Types of Radiation Chart


  1. External Beam Radiation Therapy (EBRT):

    External beam radiation therapy (EBRT) directs high-energy beams, such as X-rays or protons, to the patient from a machine from outside the body. Advancements in EBRT techniques focus the radiation more precisely on the tumor, allowing doctors to give higher doses of radiation while reducing the radiation exposure to nearby healthy tissue. The goal of EBRT is to kill the cancer cells while sparing the surrounding healthy tissue as much as a possible. Potential side effects after your treatment may include fatigue, skin irritation, urinary symptoms, and bowel changes.

  2. Internal Radiation (Brachytherapy):

    Brachytherapy is a form of prostate radiation therapy where the radioactive source is placed inside the body, at or next to, the area requiring treatment. There are two methods of brachytherapy – low dose rate and high dose rate.

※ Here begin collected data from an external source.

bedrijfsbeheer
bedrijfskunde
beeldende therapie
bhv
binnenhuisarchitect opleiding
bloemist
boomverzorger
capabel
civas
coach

    Low dose rate (LDR) brachytherapy:

    • Radioactive seeds are placed in the prostate gland permanently
    • Slow release of radiation over several months

    High dose rate (HDR) brachytherapy:

    • Temporary
    • Catheters are placed in the prostate gland just before radiation is delivered, allowing the radiation source to travel temporarily into the prostate gland
    • Catheters are removed immediately after the radiation is delivered
    • May involve several sessions

    Potential side effects of prostate radiation may include urinary and bowel symptoms, but these are often temporary and manageable. Brachytherapy combined with EBRT can be an option for men with a higher risk of the cancer spreading outside of the prostate.

  3. Proton Therapy:

    Proton therapy is an external form (EBRT) of prostate radiation that uses protons instead of X-rays to deliver radiation to the prostate. Once the proton beam reaches the tumor, it conforms to its shape and depth before releasing its energy, and then stops. This enables precise targeting, sparing surrounding healthy tissues from unnecessary radiation exposure. Side effects are generally mild, including temporary urinary and bowel symptoms.

  4. Intensity Modulated Radiation Therapy (IMRT):

    IMRT is the most common form of EBRT and uses a computer-driven machine that moves around the patient as it delivers radiation. The beams can be shaped and adjusted to limit radiation exposure to surrounding tissue, allowing the radiation oncologist to deliver a higher dose of radiation to the tumor. A variation of IMRT is volumetric modulated arc therapy (or VMAT), which allows the radiation oncologist to deliver the radiation faster via a machine that rotates around the body in a few minutes.

  5. Image-Guided Radiation Therapy (IGRT):

    IGRT is a form of EBRT that allows the radiation oncologist to take medical images of the prostate just before delivering the radiation to make minor adjustments in real time, improving targeting.

  6. Stereotactic Body Radiation Therapy (SBRT):

    SBRT is a form of EBRT that delivers high doses of radiation in a few treatment sessions and utilizes advanced imaging and precise radiation delivery to target the prostate with accuracy. It is a well-tolerated therapy with limited side effects, typically involving urinary and bowel changes that improve over time.

Prostate radiation therapy offers effective and tailored approaches to prostate cancer treatment. It's important to understand all types of prostate cancer radiation therapies available to you and discuss them with your doctor to determine which is right for you.